Tariq al-Hashemi, seen here in 2010, is said to be in Qatar on an official visit
The Gulf state of Qatar has rejected Baghdad's demand to hand over Iraq's fugitive Vice President Tariq al-Hashemi, picutred in Washington in 2010, State Minister for Foreign Affairs Khaled al-Attiyah says. © NICHOLAS KAMM - AFP
Tariq al-Hashemi, seen here in 2010, is said to be in Qatar on an official visit
AFP
Last updated: April 3, 2012

Qatar rejects Iraq demand to hand over VP Hashemi

The Gulf state of Qatar has rejected Baghdad's demand to hand over Iraq's fugitive Vice President Tariq al-Hashemi, State Minister for Foreign Affairs Khaled al-Attiyah said Tuesday.

"Diplomatic norms and the post of Hashemi prevent Qatar from doing such a thing," he said when asked about Baghdad's request for Doha to send the Sunni leader back to Iraq, where he is accused of running a death squad.

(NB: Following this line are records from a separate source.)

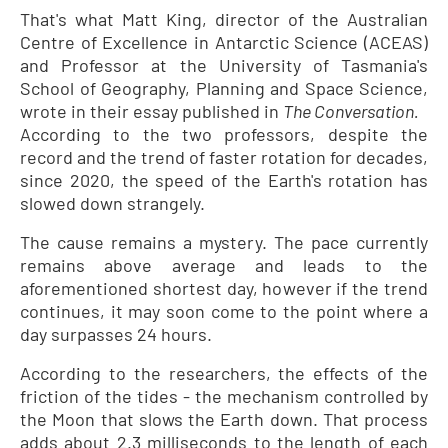
That's what Matt King, director of the Australian
Centre of Excellence in Antarctic Science (ACEAS)
and Professor at the University of Tasmania's
School of Geography, Planning and Space Science,
wrote in their essay published in
The Conversation.
According to the two professors, despite the
record and the trend of faster rotation for decades,
since 2020, the speed of the Earth's rotation has
slowed down strangely.
The cause remains a mystery. The pace currently
remains above average and leads to the
aforementioned shortest day, however if the trend
continues, it may soon come to the point where a
day surpasses 24 hours.
According to the researchers, the effects of the
friction of the tides - the mechanism controlled by
the Moon that slows the Earth down. That process
adds about 2.3 milliseconds to the length of each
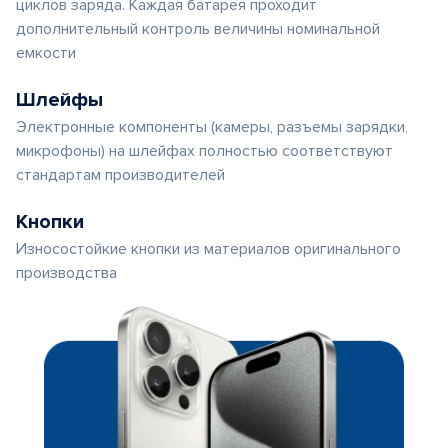
циклов заряда. Каждая батарея проходит
дополнительный контроль величины номинальной
емкости
Шлейфы
Электронные компоненты (камеры, разъемы зарядки,
микрофоны) на шлейфах полностью соответствуют
стандартам производителей
Кнопки
Износостойкие кнопки из материалов оригинального
производства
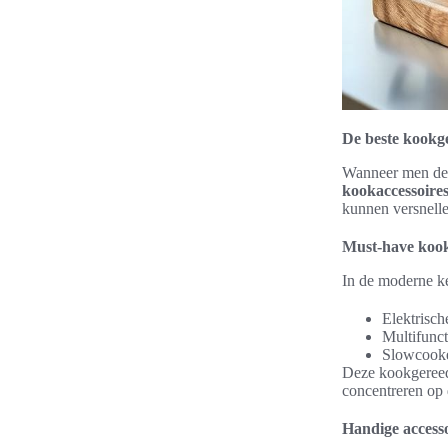
De beste kookg
Wanneer men de 
kookaccessoire
kunnen versnelle
Must-have kookt
In de moderne k
Elektrisch
Multifunc
Slowcooker
Deze kookgereed
concentreren op d
Handige accesso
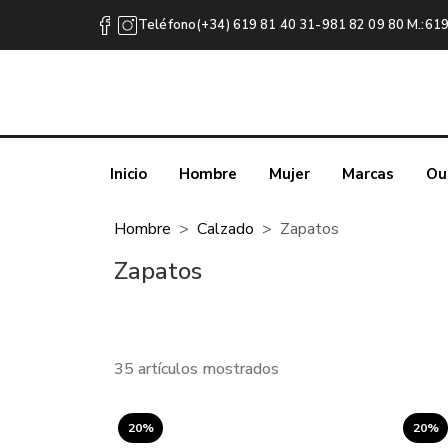
Teléfono(+34) 619 81 40 31-981 82 09 80 M.:619
Inicio
Hombre
Mujer
Marcas
Ou
Hombre
Calzado
Zapatos
Zapatos
35 artículos mostrados
20%
20%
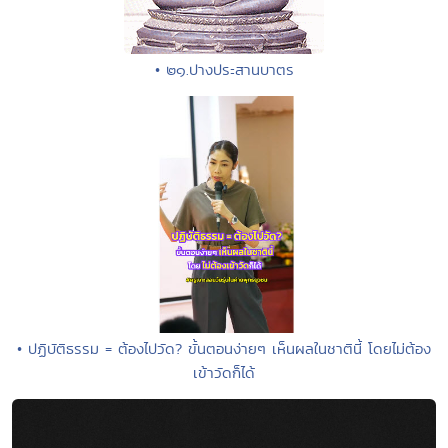
• ๒๑.ปางประสานบาตร
• ปฏิบัติธรรม = ต้องไปวัด? ขั้นตอนง่ายๆ เห็นผลในชาตินี้ โดยไม่ต้อง
เข้าวัดก็ได้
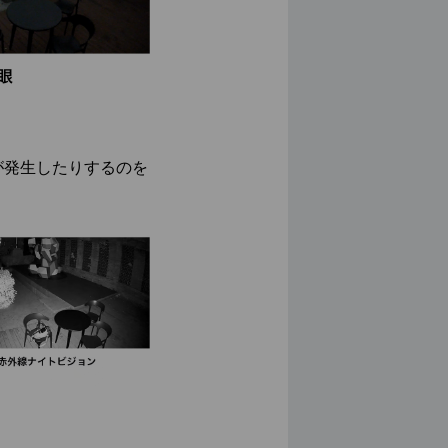
が発生したりするのを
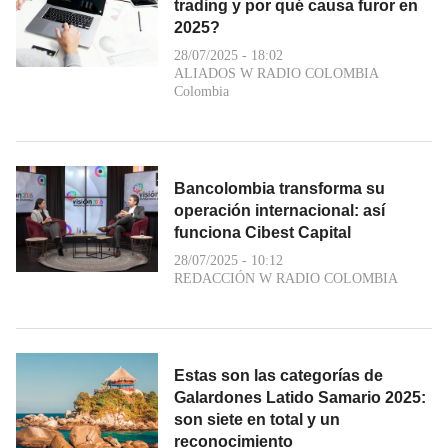
trading y por qué causa furor en
2025?
28/07/2025 - 18:02
ALIADOS W RADIO COLOMBIA
Colombia
Bancolombia transforma su
operación internacional: así
funciona Cibest Capital
28/07/2025 - 10:12
REDACCIÓN W RADIO COLOMBIA
Estas son las categorías de
Galardones Latido Samario 2025:
son siete en total y un
reconocimiento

Hashemi, who arrived in Qatar on Sunday reportedly for an official visit, had been in Iraq's autonomous Kurdistan region since December.

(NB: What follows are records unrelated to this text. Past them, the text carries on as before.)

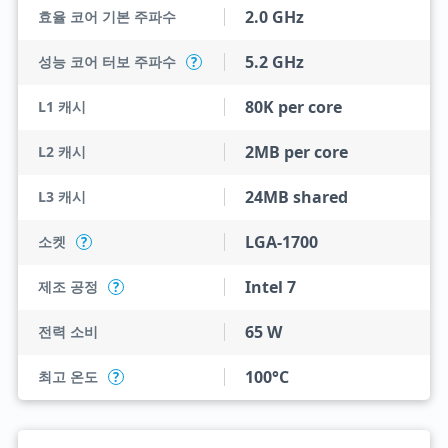
2.0 GHz
효율 코어 기본 주파수
5.2 GHz
성능 코어 터보 주파수
?
80K per core
L1 캐시
2MB per core
L2 캐시
24MB shared
L3 캐시
LGA-1700
소켓
?
Intel 7
제조 공정
?
65 W
전력 소비
100°C
최고 온도
?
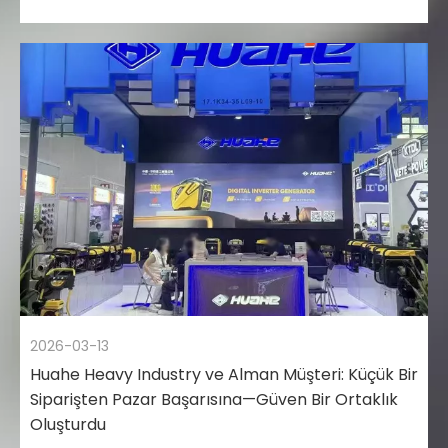
2026-03-13
Huahe Heavy Industry ve Alman Müşteri: Küçük Bir
Siparişten Pazar Başarısına—Güven Bir Ortaklık
Oluşturdu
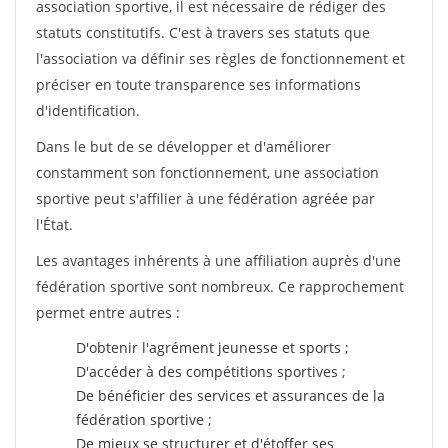
association sportive, il est nécessaire de rédiger des
statuts constitutifs. C'est à travers ses statuts que
l'association va définir ses règles de fonctionnement et
préciser en toute transparence ses informations
d'identification.
Dans le but de se développer et d'améliorer
constamment son fonctionnement, une association
sportive peut s'affilier à une fédération agréée par
l'État.
Les avantages inhérents à une affiliation auprès d'une
fédération sportive sont nombreux. Ce rapprochement
permet entre autres :
D'obtenir l'agrément jeunesse et sports ;
D'accéder à des compétitions sportives ;
De bénéficier des services et assurances de la
fédération sportive ;
De mieux se structurer et d'étoffer ses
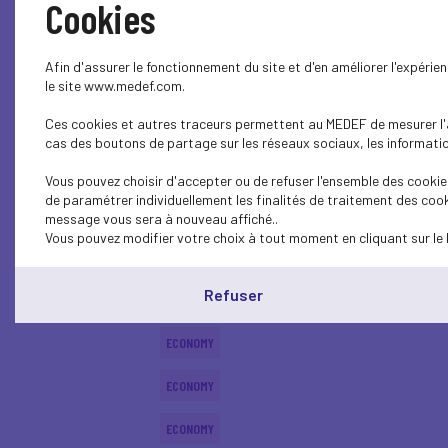
Cookies
ECONOMY
Afin d'assurer le fonctionnement du site et d'en améliorer l'expéri
ECONOMY
le site www.medef.com.
Ces cookies et autres traceurs permettent au MEDEF de mesurer l'au
ECONOMY
cas des boutons de partage sur les réseaux sociaux, les information
ECONOMY
Vous pouvez choisir d'accepter ou de refuser l'ensemble des cookies
de paramétrer individuellement les finalités de traitement des cook
ECONOMY
message vous sera à nouveau affiché..
Vous pouvez modifier votre choix à tout moment en cliquant sur le 
ECONOMY
Refuser
ECONOMY
ECONOMY
ECONOMY
ECONOMY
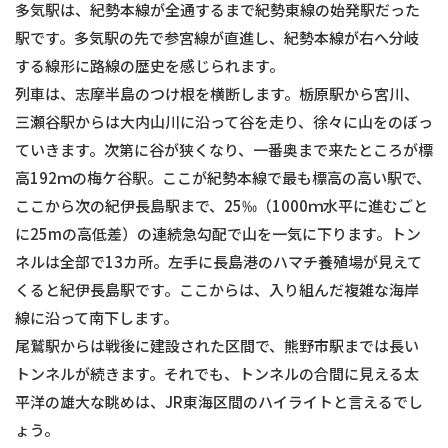
多気駅は、紀勢本線が全通するまで紀勢東線の始発駅だった
駅です。多気駅の先で参宮線が直進し、紀勢本線が右へ分岐
する線形に路線の歴史を感じられます。
列車は、志摩半島のつけ根を横断します。栃原駅から宮川、
三瀬谷駅からは大内山川に沿って谷を走り、徐々に山をのぼっ
ていきます。次第に谷が狭くなり、一番奥まで来たところが標
高192ｍの梅ケ谷駅。ここが紀勢本線で最も標高の高い駅で、
ここから次の紀伊長島駅まで、25‰（1000ｍ水平に進むごと
に25mの高低差）の連続急勾配で山を一気に下ります。トン
ネルは全部で13カ所。左手に長島港のハマチ養殖場が見えて
くると紀伊長島駅です。ここからは、入り組んだ複雑な海岸
線に沿って南下します。
尾鷲駅からは戦後に建設された区間で、熊野市駅までは長い
トンネルが続きます。それでも、トンネルの合間に見える太
平洋の雄大な眺めは、JR東海区間のハイライトと言えるでし
ょう。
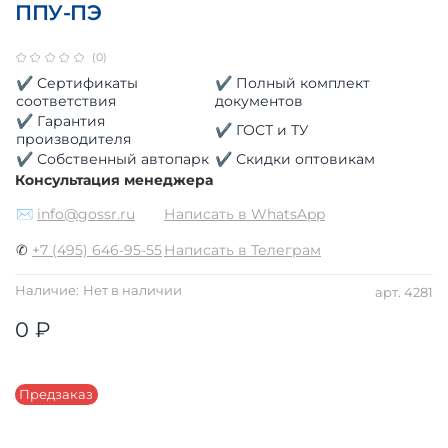
ППУ-ПЭ
(0)
✔ Сертификаты
✔ Полный комплект
соответствия
документов
✔ Гарантия
✔ ГОСТ и ТУ
производителя
✔ Собственный автопарк
✔ Скидки оптовикам
Консультация менеджера
✉
info@gossr.ru
Написать в WhatsApp
✆
+7 (495) 646-95-55
Написать в Телеграм
Наличие:
Нет в наличии
арт.
4281
0 ₽
Предзаказ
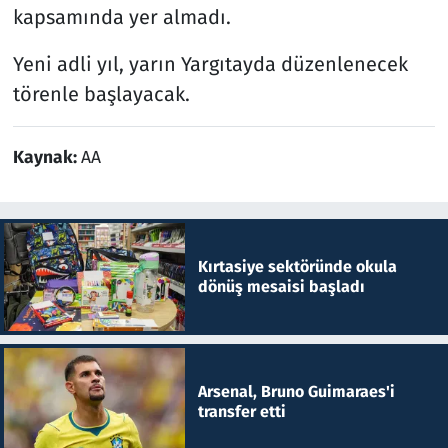
kapsamında yer almadı.
Yeni adli yıl, yarın Yargıtayda düzenlenecek
törenle başlayacak.
Kaynak:
AA
Kırtasiye sektöründe okula
dönüş mesaisi başladı
Arsenal, Bruno Guimaraes'i
transfer etti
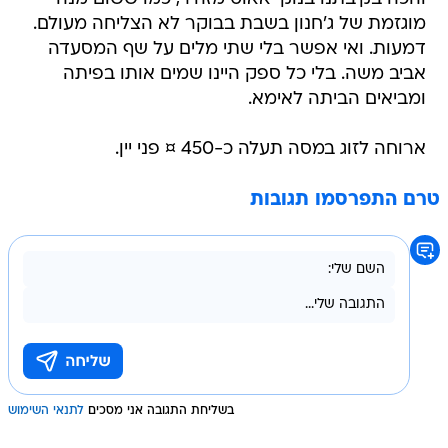
מוגזמת של ג'חנון בשבת בבוקר לא הצליחה מעולם.
דמעות. ואי אפשר בלי שתי מלים על שף המסעדה
אביב משה. בלי כל ספק היינו שמים אותו בפיתה
ומביאים הביתה לאימא.
ארוחה לזוג במסה תעלה כ-450 ¤ פני יין.
טרם התפרסמו תגובות
בשליחת התגובה אני מסכים
לתנאי השימוש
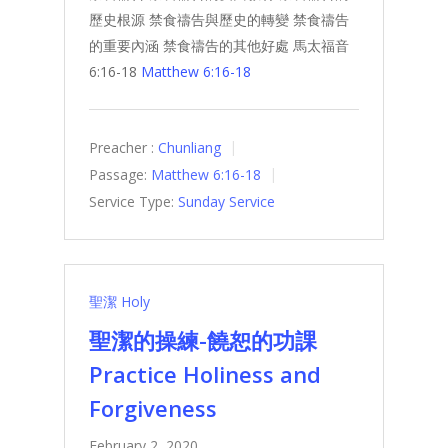
歷史根源 禁食禱告與歷史的轉變 禁食禱告
的重要內涵 禁食禱告的其他好處 馬太福音
6:16-18
Matthew 6:16-18
Preacher :
Chunliang
Passage:
Matthew 6:16-18
Service Type:
Sunday Service
聖潔 Holy
聖潔的操練-饒恕的功課
Practice Holiness and
Forgiveness
February 2, 2020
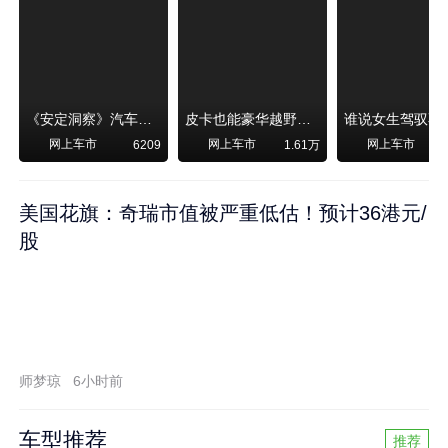
《安定洞察》汽车烧不烧油，和石油安全无关！
皮卡也能豪华越野！纵横F700上市，限时卖29.99万起
网上车市
网上车市
网上车市
6209
1.61万
美国花旗：奇瑞市值被严重低估！预计36港元/
股
师梦琼
6小时前
车型推荐
推荐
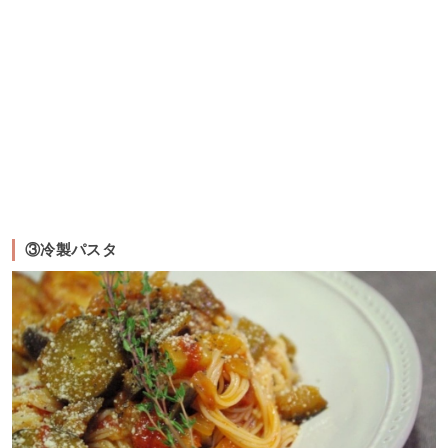
③冷製パスタ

"Mr. Hashemi came in his capacity as a vice president, and he continues to occupy this post, and has not been sentenced, or stripped of his title," Attiyah told reporters.

Iraq's Shiite-led government has slammed Doha's welcoming of Hashemi as "unacceptable." It also criticised Kurdistan's decision to let him leave the country as a "clear challenge to law and justice."

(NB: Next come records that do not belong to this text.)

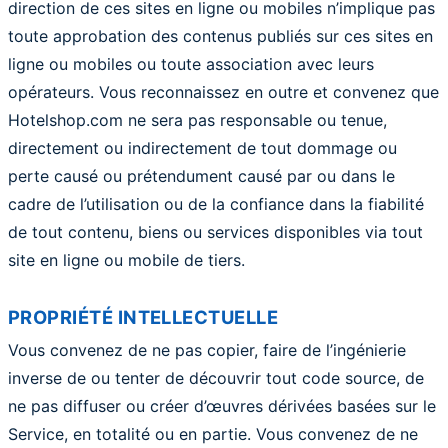
direction de ces sites en ligne ou mobiles n’implique pas
toute approbation des contenus publiés sur ces sites en
ligne ou mobiles ou toute association avec leurs
opérateurs. Vous reconnaissez en outre et convenez que
Hotelshop.com ne sera pas responsable ou tenue,
directement ou indirectement de tout dommage ou
perte causé ou prétendument causé par ou dans le
cadre de l’utilisation ou de la confiance dans la fiabilité
de tout contenu, biens ou services disponibles via tout
site en ligne ou mobile de tiers.
PROPRIÉTÉ INTELLECTUELLE
Vous convenez de ne pas copier, faire de l’ingénierie
inverse de ou tenter de découvrir tout code source, de
ne pas diffuser ou créer d’œuvres dérivées basées sur le
Service, en totalité ou en partie. Vous convenez de ne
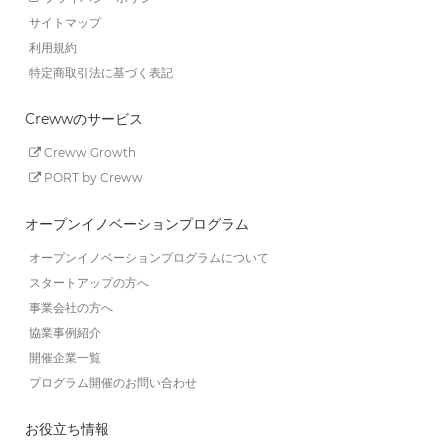
サイトマップ
利用規約
特定商取引法に基づく表記
Crewwのサービス
Creww Growth
PORT by Creww
オープンイノベーションプログラム
オープンイノベーションプログラムについて
スタートアップの方へ
事業会社の方へ
協業事例紹介
開催企業一覧
プログラム開催のお問い合わせ
お役立ち情報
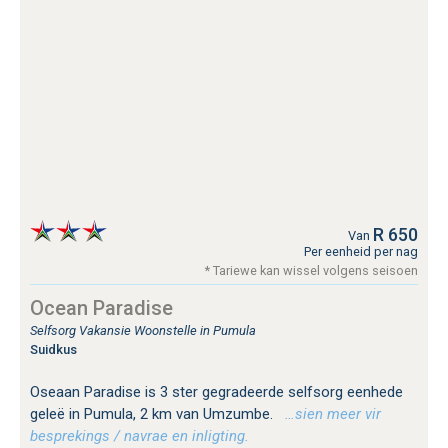
R 650
Van
Per eenheid per nag
* Tariewe kan wissel volgens seisoen
Ocean Paradise
Selfsorg Vakansie Woonstelle in Pumula
Suidkus
Oseaan Paradise is 3 ster gegradeerde selfsorg eenhede
geleë in Pumula, 2 km van Umzumbe.
…sien meer vir
besprekings / navrae en inligting.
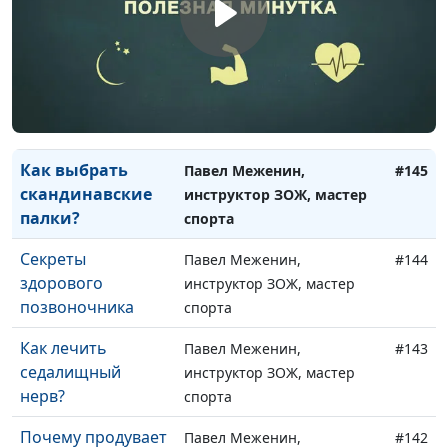
гимнастика
инструктор ЗОЖ, мастер
спорта
Полезные
Павел Меженин,
#146
свойства пыльцы
инструктор ЗОЖ, мастер
сосны
спорта
Как выбрать
Павел Меженин,
#145
скандинавские
инструктор ЗОЖ, мастер
палки?
спорта
Секреты
Павел Меженин,
#144
здорового
инструктор ЗОЖ, мастер
позвоночника
спорта
Как лечить
Павел Меженин,
#143
седалищный
инструктор ЗОЖ, мастер
нерв?
спорта
Почему продувает
Павел Меженин,
#142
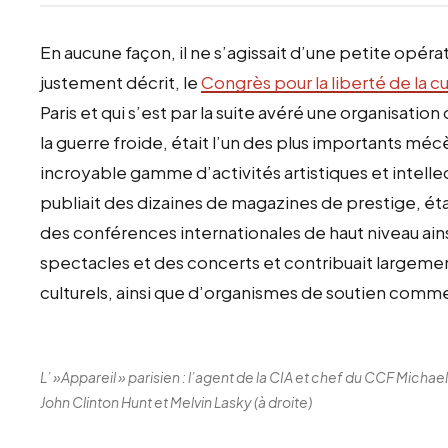
En aucune façon, il ne s’agissait d’une petite opérat
justement décrit, le
Congrès pour la liberté de la cu
Paris et qui s’est par la suite avéré une organisation
la guerre froide, était l’un des plus importants mécè
incroyable gamme d’activités artistiques et intellec
publiait des dizaines de magazines de prestige, était
des conférences internationales de haut niveau ain
spectacles et des concerts et contribuait largemen
culturels, ainsi que d’organismes de soutien comme
L’ »Appareil » parisien : l’agent de la CIA et chef du CCF Michae
John Clinton Hunt et Melvin Lasky (à droite)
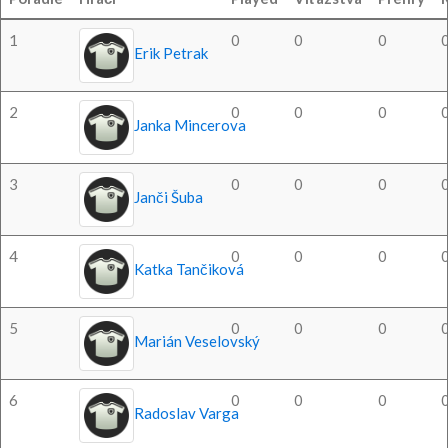
1
0
0
0
Erik Petrak
2
0
0
0
Janka Mincerova
3
0
0
0
Janči Šuba
4
0
0
0
Katka Tančiková
5
0
0
0
Marián Veselovský
6
0
0
0
Radoslav Varga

"The state of Qatar receiving a wanted person is an unacceptable act and Qatar should back off from this stance, and return him to Iraq," Deputy Prime Minister Hussein al-Shahristani said in Baghdad on Monday.

Hashemi, who denies the allegations against him and says they are politically motivated, dismissed Iraq's demand.

"There has not been a judicial decision against me from any court, and the demand does not respect Article 93 of the constitution, which provides me with immunity," he told AFP in the Qatari capital on Monday.

The accusations were levelled against Hashemi the day after US forces withdrew from Iraq in December 2011, and sparked a festering political row.